In a large bowl, combine the ground beef, ground pork, breadcrumbs, onion, garlic, parsley, egg, Cajun seasoning, salt, and pepper.
Mix until all ingredients are well combined.
Shape the mixture into 1-inch meatballs and set aside.
In a large pot or Dutch oven, heat a small amount of oil over medium heat.
Brown the meatballs in batches, turning them to brown all sides. Once browned, remove the meatballs from the pot and set them aside.
In the same pot, add 1/4 cup vegetable oil and 1/4 cup flour. Stir continuously over medium heat until the roux turns a dark brown color, about 10-15 minutes. Be careful not to burn it.
Add the diced onion, bell pepper, celery, and garlic to the roux.

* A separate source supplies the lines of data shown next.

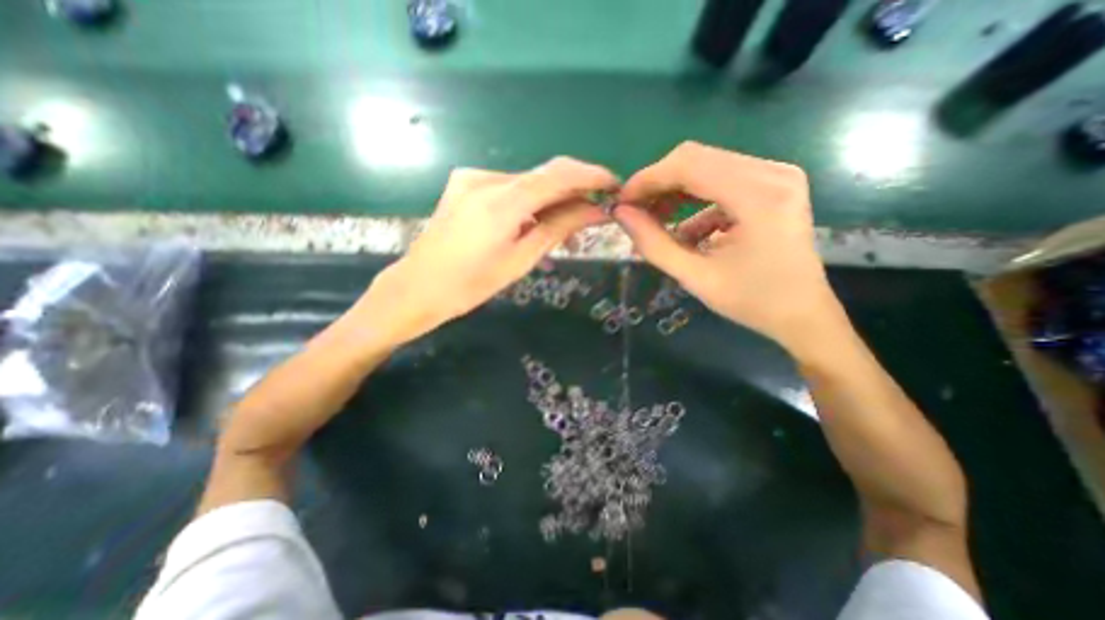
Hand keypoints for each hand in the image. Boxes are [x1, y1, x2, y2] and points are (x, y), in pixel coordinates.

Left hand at [359, 158, 616, 346]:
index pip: (558, 175)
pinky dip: (529, 201)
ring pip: (527, 181)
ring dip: (551, 199)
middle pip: (544, 175)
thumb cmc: (471, 284)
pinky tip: (535, 222)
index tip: (614, 186)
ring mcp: (472, 178)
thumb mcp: (521, 259)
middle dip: (574, 190)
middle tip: (594, 213)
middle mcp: (486, 178)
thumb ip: (558, 228)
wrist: (418, 287)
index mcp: (501, 201)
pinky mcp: (465, 184)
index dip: (591, 176)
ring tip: (566, 228)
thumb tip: (595, 211)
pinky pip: (509, 187)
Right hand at [614, 139, 848, 353]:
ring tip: (653, 220)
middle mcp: (772, 173)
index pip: (689, 165)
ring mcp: (776, 175)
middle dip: (658, 184)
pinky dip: (693, 202)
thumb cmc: (752, 302)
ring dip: (673, 192)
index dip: (648, 179)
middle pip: (696, 159)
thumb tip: (621, 215)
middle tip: (634, 211)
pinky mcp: (772, 184)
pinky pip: (720, 181)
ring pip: (706, 166)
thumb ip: (654, 245)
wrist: (802, 314)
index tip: (622, 202)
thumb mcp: (696, 278)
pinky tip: (684, 231)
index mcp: (759, 197)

Cook for about 5-7 minutes, or until the vegetables are softened.
Add the diced tomatoes, beef broth, bay leaves, thyme, smoked paprika, cayenne pepper (if using), salt, and pepper. Stir well to combine.
Return the browned meatballs to the pot, making sure they are submerged in the stew.
Bring to a simmer, then reduce the heat to low. Cover and cook for 45 minutes, stirring occasionally.
Remove the bay leaves and adjust seasoning if necessary.
Serve the stew over cooked white rice and garnish with chopped parsley.